I spent about 8 hours on the phone yesterday discussing the Guardium acquisition with press, analysts, security vendors, and former associates in the Database Activity Monitoring space. The breadth of questions was surprising, even from people who work with these products – enough that I thought we should do a quick recap for those who have questions. First, for those of you looking for a really quick overview of Database Activity Monitoring, I just completed an introductory series for Dark Reading on The ABCs of DAM and What DAM Does. Here are some specific questions I have gotten pertaining to the acquisition, in no particular order:

  1. What does this mean for the remaining DAM vendors? It means lots of good things. It means that a major firm has placed a big bet on Database Activity Monitoring, spotlighting the technology in a such way that a wider set of customers and competitors will be paying attention to this technology. That means more press coverage. But most importantly it means IBM will now advocate the suitability of DAM for compliance. Additionally, the remaining DAM players will be furiously tuning their marketing materials to show competitive differentiation.
  2. What did IBM want to accomplish and how will the software group roll this out? and What does this say about IBM’s security strategy? These are great questions and will require a more in-depth examination of IBM’s security strategy. I will tackle this in a future post.
  3. Is this justification for DAM as a compliance platform? Yes it is. IBM provides validation in a way that companies like Fortinet and Netezza simply cannot. DAM has never had a single “must have”, killer application, and may never. But with thousands of Global Services personnel trained on this technology and out educating customers on how it helps with security, operations management, and compliance; I expect a big uptick in acceptance.
  4. How does this fit with existing IBM products? Great, poorly, and both. Philosophically, it’s a great fit. IBM has a handful of auditing technologies for every one of their database platforms, and they have the SIM/Log Management platform from the Consul acquisition, so there are some complimentary pieces to DAM. In many ways, DAM can be used as a generic database event collection and analysis engine. It can fit a lot of different purposes from real time security analytics to detailed forensic analysis. On a more practical level this is a poor fit. The Guardium product is not on an IBM stack (Websphere, DB2, Tivoli, etc). IBM really needs a comprehensive vulnerability assessment product to fill in compliance gaps even more than it needed DAM. This is one of the reasons many felt Application Security Inc. would have been a better fit. And despite what was said at the press launch, Guardium is still viewed as a hardware firm, not a software vendor. I am going to get hate mail on these last two points, but I have spoken with enough customers who share this perspective that IBM has more to worry about than my opinions.
  5. Does the mainframe database security market needs a facelift? OK, no one really asked this specific question, but was behind several different questions on DB2 security. Mainframe database security is old school: Access controls (ACF2, RACF, Top Secret), small numbers of administrators with SOD, use of tailored audit trails and physical isolation. Encryption to secure backup media is fairly common. While the use cases for mainframes continue to grow as companies look to leverage their investments, the security model has changed very little in the last 10 years. Monitoring provides the capability to verify usage, near-real-time analysis and non-database event collection. These all advance the state of mainframe DB security.

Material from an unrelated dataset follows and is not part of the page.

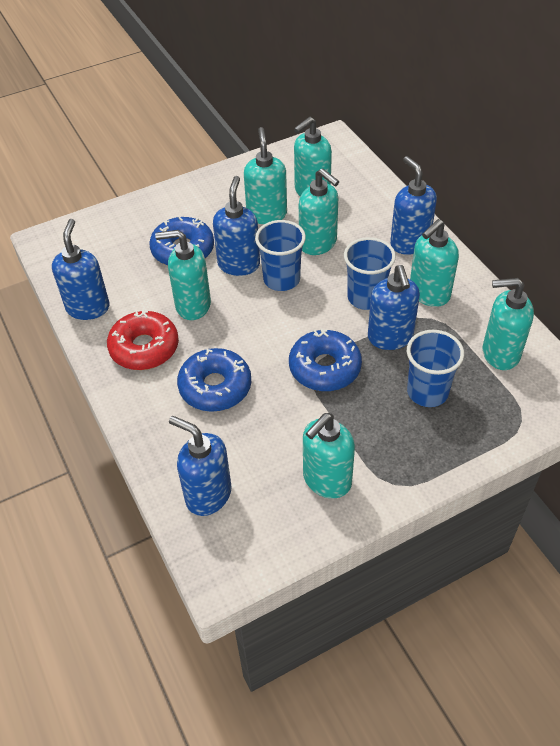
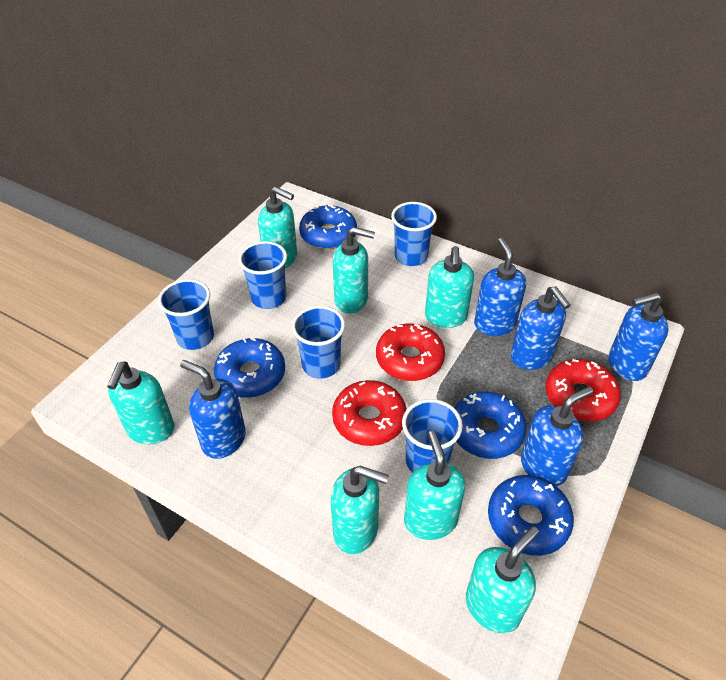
blue cup: [255,220,306,291] [344,237,396,310] [407,330,464,407] = 3 -> [158,279,214,350] [238,241,287,309] [292,306,345,379] [391,202,437,266] [402,399,463,473] = 5
blue donut: [149,217,214,266] [177,348,251,412] [289,329,362,391] = 3 -> [214,338,285,398] [299,205,357,249] [454,392,527,459] [488,475,574,556] = 4
red donut: [107,310,179,370] = 1 -> [332,380,407,446] [376,324,445,381] [546,359,621,421] = 3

  6. Is this an internally-facing deal to serve existing customers or is there a genuine security global strategy? It’s a little of both. I do not believe what was said in the press call: that this is all about heterogenous database security. They have it and they will use it, but the focus will be on existing IBM customers. IBM Global Services will absolutely want support for every database environment they can get because their customers have everything, but the rest of IBM will want mainframe support first and foremost. I know firsthand that there were many in IBM pushing for iSeries-AS/400 support, and a smattering who wanted Informix capabilities as well. I imagine for the time being they will continue with the current support matrix, provide deeper and more seamless mainframe monitoring, and then service the squeakiest of the wheels. I am not exactly sure which that will be, but believe the first efforts are introspective.
  7. Does this mean that DAM is mature? DAM products have been reasonably mature for a while now. Once the vendors fixed their gawd-awful UI, had appropriate compliance and security policy bundles, and offered multiple data collection and deployment models, it became a mature product space. Visibility and a must-have use case have been elusive; so DAM has not gained the same kind of traction as DLP, email, and web security.
  8. Who is going to be bought next? Probably the most common question I got and, really, I don’t know. You tell me who the interested buyer is and I can tell you who the best fit would be and why. But as [shameless promotion] product and market analysis is how I make my living [/shameless promotion], I am not sharing that information unless you are serious.